Stefano Carlucci è il publican preferito del vostro publican preferito. Il suo Le Bon Bock è un istituzione per chiunque a Roma apprezzi whisky o birra e, grazie a un’onorata carriera di ben 25 anni, il suo bancone ha avuto una funzione ricreativa e formativa senza pari. In questa intervista abbiamo ripercorso le tappe principali di queste nozze d’argento, parlando anche dello shop firmato Le Bon Bock, dove trovare bottiglie di whisky e affini. E pensare che Stefano una volta consegnava dolci per una pasticceria…
ZERO: Parlando negli anni con molti addetti ai lavori di Roma, il tuo nome è sempre uscito fuori quando si è parlato dei “maestri”, di coloro che sono stati importanti nel formare il gusto. A questo punto devo chiederti chi è stato a plasmare il tuo.
Stefano Carlucci: Innanzitutto, c’è da dire che anni fa la denominazione „artigianale“ non esisteva, a parte qualche piccolissima etichetta: le birrerie erano per la maggior parte indipendenti e producevano all’interno dei loro birrifici e, per quanto possa sembrare strano, lo standard era alto, la maggior parte dei prodotti era di buona qualità. Più tardi, con l’avvento delle multinazionali e dela globalizzazione, ovviamente il livello è sceso. La mia formazione passa attraverso piccoli locali fino ad arrivare, qualche tempo dopo, all‘Orso Elettrico, una delle prime birrerie a conduzione privata di Roma. A Paolo Conti devo tanto, da lui ho imparato la gestione dei clienti e i diversi stili birrai. Per il whisky i miei maestri sono Nadi Fiori – importatore e distributore – e Angelo Matteucci, presidente dell’ex S.M.C. (Single Malt Club). persone che mi hanno trasmesso passione e conoscenza del distillato.
La passione per questi due prodotti è arrivata prima o dopo l’apertura de Le Bon Bock?
La birra è stata la molla che mi ha portato ad aprire un locale, il whisky l’evoluzione del mio lavoro.

> DATI FORNITI

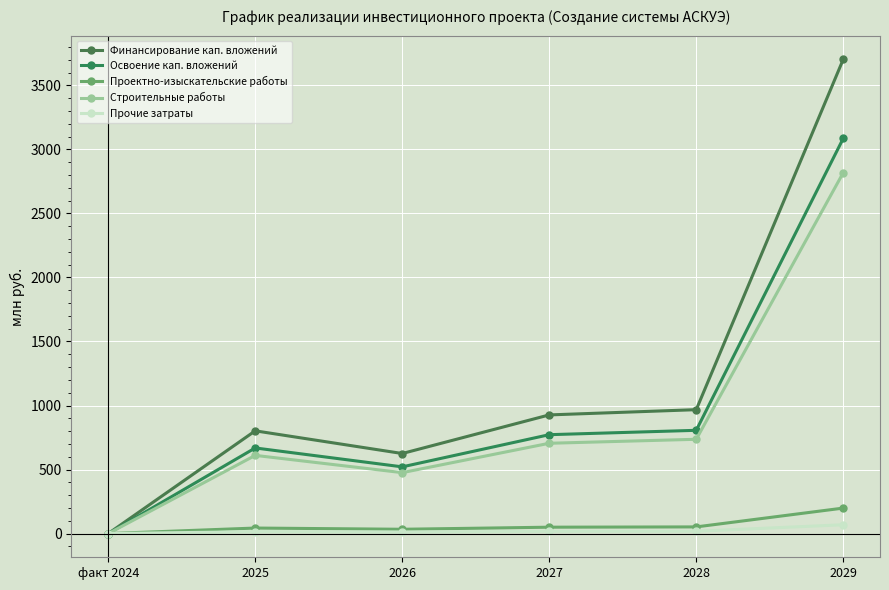

What is the sum of the Финансирование кап. вложений values at 2028 and факт 2024?

967.6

> OBIETTIVO DELL'ESERCIZIO
Ricopi fedelmente dall'intervista sul Le Bon Bock il passo che comincia con «Stefano Carlucci è» e termina con «plasmare il tuo.».

> RISPOSTA SCRITTA
Stefano Carlucci è il publican preferito del vostro publican preferito. Il suo Le Bon Bock è un istituzione per chiunque a Roma apprezzi whisky o birra e, grazie a un’onorata carriera di ben 25 anni, il suo bancone ha avuto una funzione ricreativa e formativa senza pari. In questa intervista abbiamo ripercorso le tappe principali di queste nozze d’argento, parlando anche dello shop firmato Le Bon Bock, dove trovare bottiglie di whisky e affini. E pensare che Stefano una volta consegnava dolci per una pasticceria…
ZERO: Parlando negli anni con molti addetti ai lavori di Roma, il tuo nome è sempre uscito fuori quando si è parlato dei “maestri”, di coloro che sono stati importanti nel formare il gusto. A questo punto devo chiederti chi è stato a plasmare il tuo.